■ INSTRUCTION
Present the records from their first line through the line containing "text_box 性侵害 [31, 150, 360, 286]" as a JSON list of strings, one string per line, with blank lines omitted.

■ Region boundary data
— Start —

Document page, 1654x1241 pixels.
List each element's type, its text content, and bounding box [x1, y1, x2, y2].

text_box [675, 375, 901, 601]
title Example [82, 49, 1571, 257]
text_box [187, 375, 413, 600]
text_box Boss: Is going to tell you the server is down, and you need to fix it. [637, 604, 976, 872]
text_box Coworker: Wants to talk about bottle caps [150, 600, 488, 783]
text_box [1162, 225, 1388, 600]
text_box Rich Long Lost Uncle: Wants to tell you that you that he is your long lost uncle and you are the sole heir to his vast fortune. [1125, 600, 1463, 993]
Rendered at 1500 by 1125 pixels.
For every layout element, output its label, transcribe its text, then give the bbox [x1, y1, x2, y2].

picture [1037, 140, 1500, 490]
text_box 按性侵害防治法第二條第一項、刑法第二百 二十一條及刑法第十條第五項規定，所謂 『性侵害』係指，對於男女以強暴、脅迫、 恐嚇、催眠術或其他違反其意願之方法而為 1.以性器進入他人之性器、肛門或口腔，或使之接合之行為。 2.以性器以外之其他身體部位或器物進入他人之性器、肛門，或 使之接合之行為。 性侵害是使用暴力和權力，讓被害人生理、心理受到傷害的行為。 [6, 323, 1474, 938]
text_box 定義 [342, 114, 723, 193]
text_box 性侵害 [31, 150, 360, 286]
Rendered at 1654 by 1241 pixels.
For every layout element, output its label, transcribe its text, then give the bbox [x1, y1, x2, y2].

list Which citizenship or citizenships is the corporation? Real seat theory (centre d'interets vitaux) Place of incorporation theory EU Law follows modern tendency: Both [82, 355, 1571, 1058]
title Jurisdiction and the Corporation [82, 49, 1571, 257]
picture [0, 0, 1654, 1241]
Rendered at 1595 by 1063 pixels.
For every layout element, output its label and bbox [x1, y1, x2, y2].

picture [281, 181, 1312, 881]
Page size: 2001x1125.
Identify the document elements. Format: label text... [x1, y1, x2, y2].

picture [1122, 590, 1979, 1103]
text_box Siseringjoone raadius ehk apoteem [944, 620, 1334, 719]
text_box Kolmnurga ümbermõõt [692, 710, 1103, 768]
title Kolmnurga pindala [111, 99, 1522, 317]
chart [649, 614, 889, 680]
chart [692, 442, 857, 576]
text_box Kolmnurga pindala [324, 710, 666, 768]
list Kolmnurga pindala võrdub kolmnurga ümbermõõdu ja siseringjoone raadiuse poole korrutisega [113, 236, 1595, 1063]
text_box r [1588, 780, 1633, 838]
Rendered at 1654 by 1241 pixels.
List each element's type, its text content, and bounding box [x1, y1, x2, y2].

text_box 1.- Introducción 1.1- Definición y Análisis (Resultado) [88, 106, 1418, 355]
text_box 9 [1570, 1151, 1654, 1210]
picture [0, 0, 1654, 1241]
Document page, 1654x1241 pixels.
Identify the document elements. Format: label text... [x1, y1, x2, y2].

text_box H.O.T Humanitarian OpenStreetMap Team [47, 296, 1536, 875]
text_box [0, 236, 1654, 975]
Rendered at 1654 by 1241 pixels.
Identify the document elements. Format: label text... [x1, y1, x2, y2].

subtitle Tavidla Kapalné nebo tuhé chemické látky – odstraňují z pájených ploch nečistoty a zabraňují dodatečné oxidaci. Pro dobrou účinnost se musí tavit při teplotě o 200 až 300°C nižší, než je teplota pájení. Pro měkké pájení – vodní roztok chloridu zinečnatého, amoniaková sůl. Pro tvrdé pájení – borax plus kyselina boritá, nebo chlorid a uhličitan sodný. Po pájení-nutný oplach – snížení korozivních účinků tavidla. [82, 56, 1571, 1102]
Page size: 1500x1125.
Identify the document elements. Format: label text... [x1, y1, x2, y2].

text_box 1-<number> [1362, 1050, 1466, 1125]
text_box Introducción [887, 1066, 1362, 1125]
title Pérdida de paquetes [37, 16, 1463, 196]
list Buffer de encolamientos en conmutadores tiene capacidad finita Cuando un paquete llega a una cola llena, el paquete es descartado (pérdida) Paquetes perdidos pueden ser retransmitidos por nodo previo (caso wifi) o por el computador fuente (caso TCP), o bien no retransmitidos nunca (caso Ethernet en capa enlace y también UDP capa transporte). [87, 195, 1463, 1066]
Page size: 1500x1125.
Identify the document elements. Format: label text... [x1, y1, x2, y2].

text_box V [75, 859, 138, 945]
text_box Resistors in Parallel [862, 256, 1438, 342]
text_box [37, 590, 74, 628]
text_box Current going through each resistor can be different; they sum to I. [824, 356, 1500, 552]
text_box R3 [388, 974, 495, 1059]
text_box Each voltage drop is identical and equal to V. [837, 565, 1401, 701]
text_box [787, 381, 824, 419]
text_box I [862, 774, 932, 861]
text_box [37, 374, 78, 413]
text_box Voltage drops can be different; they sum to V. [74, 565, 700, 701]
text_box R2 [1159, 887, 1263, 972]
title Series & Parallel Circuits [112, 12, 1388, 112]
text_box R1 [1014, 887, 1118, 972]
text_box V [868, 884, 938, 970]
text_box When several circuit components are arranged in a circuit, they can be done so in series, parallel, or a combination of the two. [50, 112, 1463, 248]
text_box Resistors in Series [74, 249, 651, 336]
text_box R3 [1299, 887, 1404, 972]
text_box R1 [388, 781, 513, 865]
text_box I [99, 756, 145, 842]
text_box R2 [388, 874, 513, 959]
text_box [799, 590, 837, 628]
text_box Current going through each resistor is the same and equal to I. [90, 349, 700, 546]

— End —

■ FULL SOLUTION
[
  "Document page, 1654x1241 pixels.",
  "List each element's type, its text content, and bounding box [x1, y1, x2, y2].",
  "text_box [675, 375, 901, 601]",
  "title Example [82, 49, 1571, 257]",
  "text_box [187, 375, 413, 600]",
  "text_box Boss: Is going to tell you the server is down, and you need to fix it. [637, 604, 976, 872]",
  "text_box Coworker: Wants to talk about bottle caps [150, 600, 488, 783]",
  "text_box [1162, 225, 1388, 600]",
  "text_box Rich Long Lost Uncle: Wants to tell you that you that he is your long lost uncle and you are the sole heir to his vast fortune. [1125, 600, 1463, 993]",
  "Rendered at 1500 by 1125 pixels.",
  "For every layout element, output its label, transcribe its text, then give the bbox [x1, y1, x2, y2].",
  "picture [1037, 140, 1500, 490]",
  "text_box 按性侵害防治法第二條第一項、刑法第二百 二十一條及刑法第十條第五項規定，所謂 『性侵害』係指，對於男女以強暴、脅迫、 恐嚇、催眠術或其他違反其意願之方法而為 1.以性器進入他人之性器、肛門或口腔，或使之接合之行為。 2.以性器以外之其他身體部位或器物進入他人之性器、肛門，或 使之接合之行為。 性侵害是使用暴力和權力，讓被害人生理、心理受到傷害的行為。 [6, 323, 1474, 938]",
  "text_box 定義 [342, 114, 723, 193]",
  "text_box 性侵害 [31, 150, 360, 286]"
]